Pacifiction, an exotic tale from Albert Serra

Picture of the film PACIFICTION by Albert SERRA © DR

From his vision of the dying Sun King in The Death of Louis XIV (Special Screening, 2016) to his new exotic plot set under nuclear threat, Albert Serra, director of the avant-garde Liberté (Special Jury Prize Un Certain Regard, 2019), challenges all the conventions of conformity. In Pacifiction presented in Competition, a delicious tropical tale warmed by the Tahitian sun, Benoît Magimel dons the costume of a High Commissioner alongside Sergi López, as a seedy nightclub owner. Interview with the Spanish director.

Why Tahiti? Why "Pacifiction"?
Because I liked the idea of a lost paradise, or the other side of paradise. Visually, this setting also seemed more interesting to me and it offered the possibility of talking about political contemporary issues through a less bourgeois imagery. The title refers to the idea of pure fantasy, embodied, in this case, by the Pacific.
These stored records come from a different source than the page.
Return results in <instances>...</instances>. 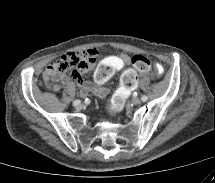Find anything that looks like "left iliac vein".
<instances>
[{
    "mask_svg": "<svg viewBox=\"0 0 215 183\" xmlns=\"http://www.w3.org/2000/svg\"><path fill=\"white\" fill-rule=\"evenodd\" d=\"M131 102L135 105H139L141 103V100L139 98H134L131 100Z\"/></svg>",
    "mask_w": 215,
    "mask_h": 183,
    "instance_id": "1",
    "label": "left iliac vein"
}]
</instances>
What exactly do you want to show about contemporary society? I don't want to show anything, the explanations arise spontaneously during the shooting, and only in this way can they reflect the world with the visual complexity proper to cinema, and with the moral ambiguity that is proper to the world in which we live. It is the only way to show its contradictions. And this is the opposite of the series shown on platforms, where everything is over-analysed, and controlled in such a way that they become ineffective and inept at exposing contradictions.

What is the artistic link between The Death of Louis XIV, Liberté and your new film?
The work with the actors, the abandonment, the obsession to create images with new and never seen before atmospheres, the subtle distortion of the perception of space and time, and the extreme exploitation of the elusive and ambiguous potential of each image.